Listed entries

=====

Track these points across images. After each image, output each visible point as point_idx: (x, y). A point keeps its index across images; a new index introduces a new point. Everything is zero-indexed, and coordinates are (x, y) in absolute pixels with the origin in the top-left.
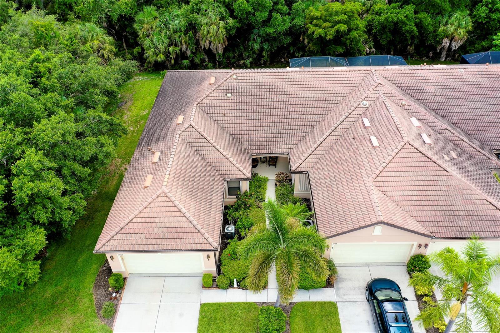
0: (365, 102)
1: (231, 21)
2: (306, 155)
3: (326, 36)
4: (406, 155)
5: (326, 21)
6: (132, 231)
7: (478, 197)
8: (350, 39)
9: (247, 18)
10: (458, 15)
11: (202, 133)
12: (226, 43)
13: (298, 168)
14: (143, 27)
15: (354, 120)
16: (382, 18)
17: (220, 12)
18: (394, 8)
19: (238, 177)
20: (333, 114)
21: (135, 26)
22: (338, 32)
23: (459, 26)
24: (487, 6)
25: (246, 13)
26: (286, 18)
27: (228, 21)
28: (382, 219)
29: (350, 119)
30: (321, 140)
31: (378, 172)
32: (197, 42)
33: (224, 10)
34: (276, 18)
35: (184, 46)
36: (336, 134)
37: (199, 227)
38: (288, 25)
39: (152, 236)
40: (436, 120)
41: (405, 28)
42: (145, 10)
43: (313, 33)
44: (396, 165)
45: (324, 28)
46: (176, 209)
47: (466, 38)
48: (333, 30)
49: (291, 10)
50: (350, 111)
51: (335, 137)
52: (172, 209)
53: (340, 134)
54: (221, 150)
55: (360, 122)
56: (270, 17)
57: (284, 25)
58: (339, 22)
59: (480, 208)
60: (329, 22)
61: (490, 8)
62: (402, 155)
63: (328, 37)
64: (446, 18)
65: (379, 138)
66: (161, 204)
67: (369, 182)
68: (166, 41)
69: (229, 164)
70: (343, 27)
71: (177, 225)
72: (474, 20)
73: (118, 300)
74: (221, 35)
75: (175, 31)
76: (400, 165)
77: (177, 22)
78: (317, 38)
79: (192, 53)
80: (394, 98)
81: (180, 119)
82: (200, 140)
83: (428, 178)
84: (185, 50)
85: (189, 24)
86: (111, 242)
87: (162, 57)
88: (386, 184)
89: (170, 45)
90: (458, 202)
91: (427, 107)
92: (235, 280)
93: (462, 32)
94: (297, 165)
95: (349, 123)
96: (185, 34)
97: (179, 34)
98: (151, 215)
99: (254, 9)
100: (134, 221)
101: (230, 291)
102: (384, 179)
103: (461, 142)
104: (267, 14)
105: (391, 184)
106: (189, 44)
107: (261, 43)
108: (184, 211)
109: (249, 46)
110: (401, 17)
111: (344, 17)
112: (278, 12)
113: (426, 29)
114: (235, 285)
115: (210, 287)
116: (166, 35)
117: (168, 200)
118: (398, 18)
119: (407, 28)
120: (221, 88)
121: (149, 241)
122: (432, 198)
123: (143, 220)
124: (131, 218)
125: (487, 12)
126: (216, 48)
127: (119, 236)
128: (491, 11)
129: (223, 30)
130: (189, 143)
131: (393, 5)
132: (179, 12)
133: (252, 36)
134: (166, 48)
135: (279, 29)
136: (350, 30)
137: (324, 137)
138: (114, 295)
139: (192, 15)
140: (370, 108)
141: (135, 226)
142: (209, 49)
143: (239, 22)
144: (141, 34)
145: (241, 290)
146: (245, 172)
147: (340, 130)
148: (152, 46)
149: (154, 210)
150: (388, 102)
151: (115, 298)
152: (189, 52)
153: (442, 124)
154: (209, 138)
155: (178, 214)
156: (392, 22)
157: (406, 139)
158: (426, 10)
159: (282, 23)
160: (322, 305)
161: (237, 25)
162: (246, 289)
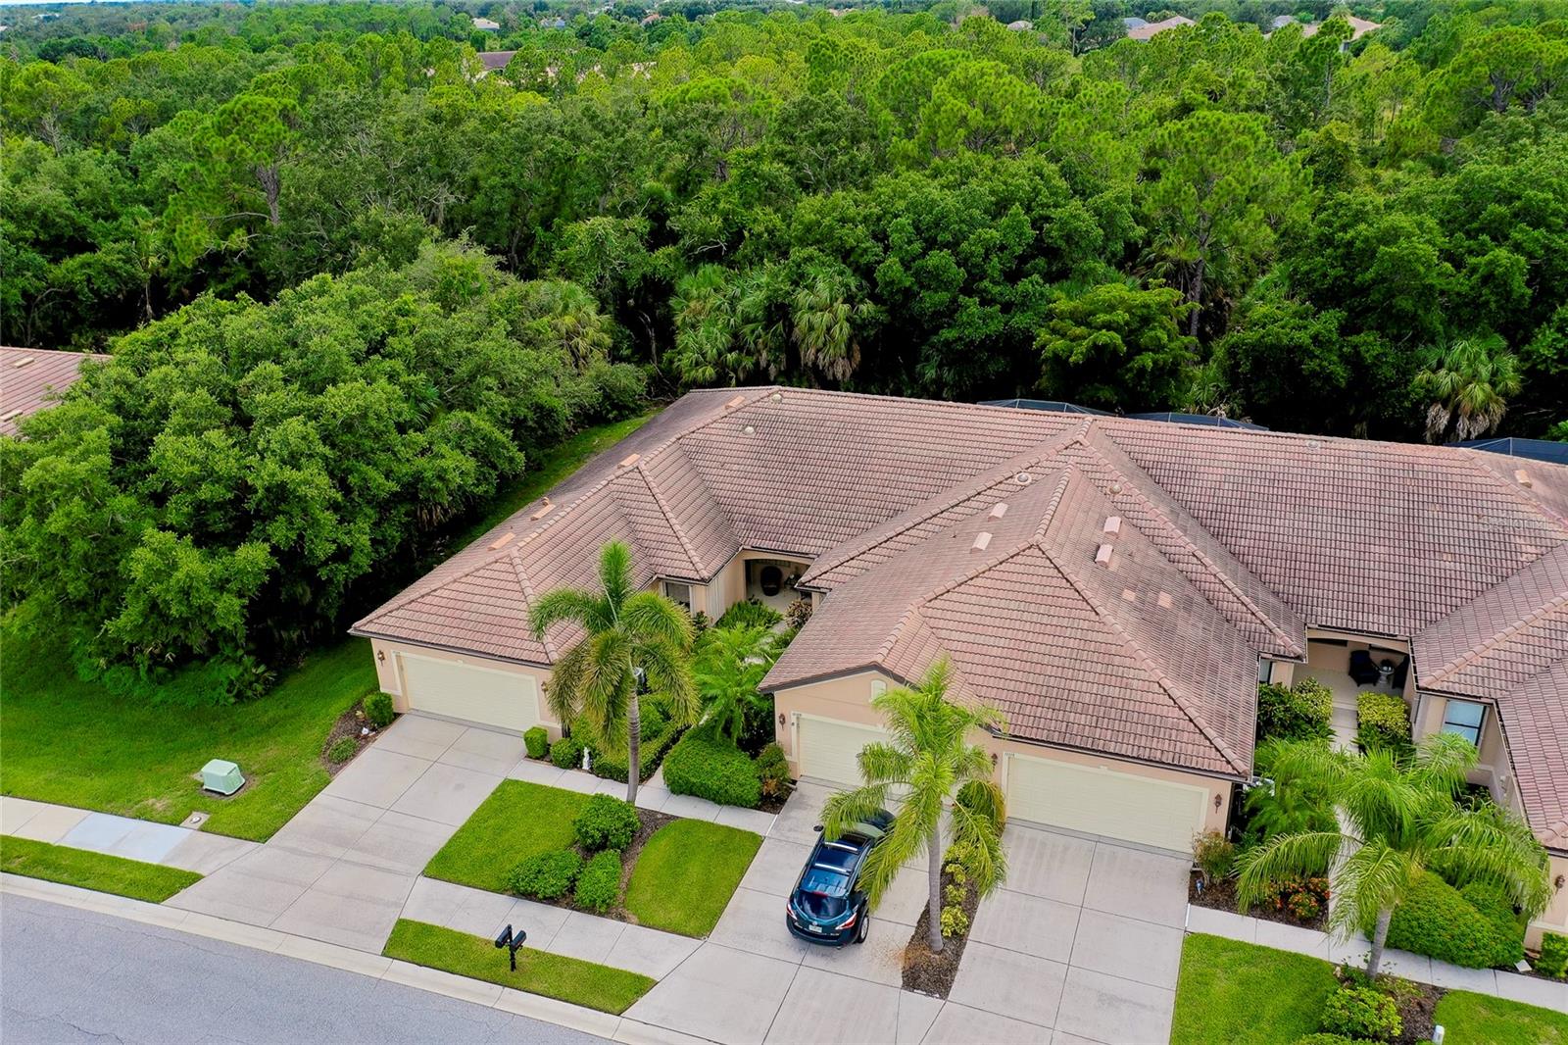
0: (1024, 475)
1: (867, 308)
2: (844, 558)
3: (1068, 356)
5: (1078, 322)
7: (1143, 675)
9: (905, 305)
10: (1464, 348)
11: (652, 485)
12: (858, 356)
13: (815, 579)
14: (688, 306)
15: (983, 506)
17: (846, 286)
19: (684, 574)
21: (672, 302)
22: (1098, 348)
23: (1475, 377)
25: (901, 291)
26: (992, 310)
27: (861, 306)
28: (878, 659)
30: (892, 534)
31: (941, 590)
32: (792, 350)
33: (854, 281)
34: (967, 308)
35: (763, 354)
38: (995, 327)
39: (455, 623)
40: (1177, 533)
41: (1309, 366)
42: (700, 272)
45: (1071, 339)
48: (1086, 342)
50: (982, 489)
51: (921, 534)
53: (936, 529)
56: (954, 304)
57: (985, 325)
58: (1105, 326)
59: (1137, 696)
62: (1011, 568)
63: (1073, 359)
64: (1440, 350)
65: (996, 537)
66: (495, 575)
67: (912, 605)
69: (677, 548)
70: (1111, 338)
72: (1525, 366)
73: (368, 742)
74: (842, 337)
75: (746, 320)
76: (999, 584)
77: (751, 298)
78: (1047, 360)
80: (1098, 475)
81: (631, 458)
82: (642, 498)
83: (1045, 620)
84: (765, 365)
85: (776, 305)
86: (383, 619)
87: (706, 372)
88: (948, 615)
89: (729, 349)
92: (586, 751)
93: (1479, 392)
94: (817, 573)
95: (968, 511)
96: (766, 328)
97: (753, 326)
99: (916, 283)
101: (573, 773)
102: (947, 605)
103: (1217, 586)
104: (947, 296)
105: (958, 616)
106: (770, 349)
107: (940, 366)
110: (1302, 337)
111: (1122, 317)
112: (975, 296)
113: (1374, 375)
114: (586, 766)
115: (537, 758)
116: (726, 326)
117: (510, 569)
118: (1292, 339)
119: (1313, 365)
120: (740, 414)
121: (446, 631)
124: (434, 587)
127: (400, 612)
129: (846, 325)
130: (618, 500)
133: (925, 350)
134: (720, 354)
135: (971, 332)
136: (1136, 349)
138: (365, 731)
140: (1029, 487)
142: (815, 364)
143: (889, 310)
144: (679, 319)
145: (593, 777)
146: (701, 567)
147: (940, 521)
148: (693, 346)
149: (479, 581)
151: (366, 737)
153: (1190, 545)
154: (659, 497)
155: (517, 595)
157: (1036, 538)
158: (1381, 328)
159: (977, 320)
160: (731, 832)
161: (882, 317)
162: (604, 777)
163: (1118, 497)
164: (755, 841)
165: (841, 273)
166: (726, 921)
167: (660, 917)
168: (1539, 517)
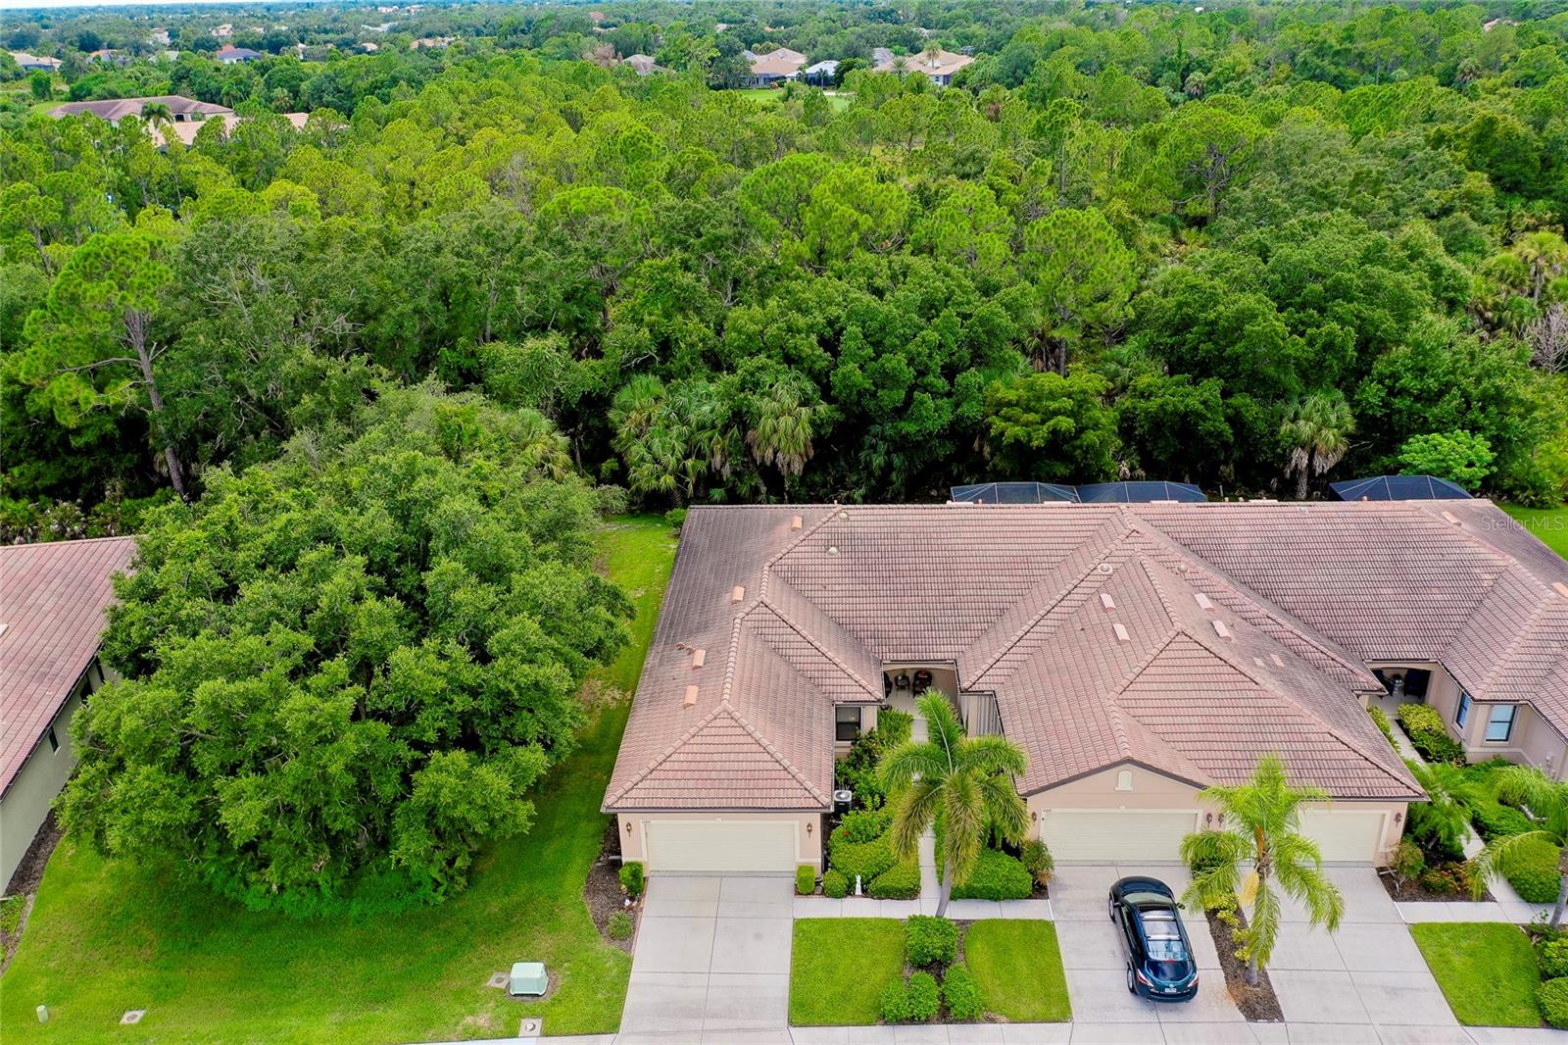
0: (1105, 566)
1: (823, 408)
2: (991, 661)
3: (1030, 441)
4: (1179, 654)
5: (1028, 409)
6: (671, 775)
7: (1316, 728)
8: (1081, 447)
9: (858, 403)
10: (1316, 400)
11: (786, 617)
12: (812, 453)
13: (974, 684)
14: (628, 418)
15: (1084, 597)
16: (1153, 405)
17: (801, 390)
18: (1178, 384)
19: (859, 697)
20: (1043, 588)
21: (612, 415)
22: (1054, 432)
23: (1325, 423)
24: (1381, 382)
25: (859, 392)
26: (944, 402)
27: (818, 408)
28: (1129, 754)
29: (1076, 597)
30: (1020, 633)
31: (1125, 683)
32: (748, 450)
33: (809, 386)
34: (922, 403)
35: (718, 457)
36: (1049, 622)
37: (794, 770)
38: (947, 417)
39: (708, 784)
40: (1247, 600)
41: (1204, 427)
42: (636, 383)
43: (1002, 434)
44: (1160, 670)
45: (1026, 425)
46: (749, 740)
47: (1343, 448)
48: (1045, 428)
49: (952, 385)
50: (1076, 582)
51: (1046, 629)
52: (742, 739)
53: (1056, 623)
54: (824, 649)
55: (1096, 600)
56: (909, 400)
57: (940, 417)
58: (1056, 413)
59: (1318, 746)
60: (1037, 412)
61: (1389, 387)
62: (1172, 654)
63: (1035, 443)
64: (1296, 405)
65: (1130, 627)
66: (722, 731)
67: (1110, 700)
68: (680, 447)
69: (840, 674)
70: (1066, 423)
71: (753, 766)
72: (1358, 411)
73: (636, 911)
74: (802, 438)
75: (702, 427)
76: (1168, 670)
77: (706, 408)
78: (1010, 445)
79: (734, 473)
80: (1163, 558)
81: (738, 593)
82: (781, 631)
83: (1219, 695)
84: (718, 467)
85: (734, 413)
86: (633, 793)
87: (668, 481)
88: (1142, 703)
89: (687, 456)
90: (1276, 737)
91: (1231, 575)
92: (859, 878)
93: (1330, 435)
94: (973, 678)
95: (1073, 603)
96: (723, 433)
97: (709, 433)
98: (704, 748)
99: (874, 384)
100: (673, 757)
101: (849, 900)
102: (1136, 695)
103: (1298, 641)
104: (902, 394)
105: (1150, 703)
106: (730, 454)
107: (888, 453)
108: (765, 742)
109: (859, 462)
110: (1194, 403)
111: (1068, 404)
112: (926, 391)
113: (1251, 430)
114: (858, 891)
115: (809, 894)
116: (680, 435)
117: (734, 723)
118: (1187, 406)
119: (1207, 426)
120: (816, 536)
121: (703, 793)
122: (1229, 728)
123: (690, 757)
124: (668, 752)
125: (1383, 394)
126: (789, 465)
127: (646, 784)
128: (1392, 392)
129: (807, 425)
130: (759, 634)
131: (1176, 378)
132: (712, 388)
133: (868, 440)
134: (678, 460)
135: (929, 424)
136: (1081, 430)
137: (1026, 628)
138: (626, 902)
139: (742, 395)
140: (1116, 576)
141: (676, 766)
142: (774, 463)
143: (842, 409)
144: (623, 432)
145: (869, 900)
146: (870, 688)
147: (1056, 616)
148: (648, 457)
149: (709, 740)
150: (1149, 563)
151: (630, 908)
152: (727, 471)
153: (1259, 608)
154: (798, 627)
155: (755, 748)
156: (1175, 413)
157: (1178, 626)
158: (1248, 390)
159: (934, 413)
160: (1026, 924)
161: (837, 415)
162: (880, 898)
163: (1188, 576)
164: (1049, 926)
165: (797, 378)
166: (1075, 1002)
167: (1024, 1012)
168: (1482, 550)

=====

Among the entries above, the line containing "149: (154, 210)", the line containing "161: (237, 25)", and all lines between them are to be restated word for word; nothing else belongs in the reply.

149: (154, 210)
150: (388, 102)
151: (115, 298)
152: (189, 52)
153: (442, 124)
154: (209, 138)
155: (178, 214)
156: (392, 22)
157: (406, 139)
158: (426, 10)
159: (282, 23)
160: (322, 305)
161: (237, 25)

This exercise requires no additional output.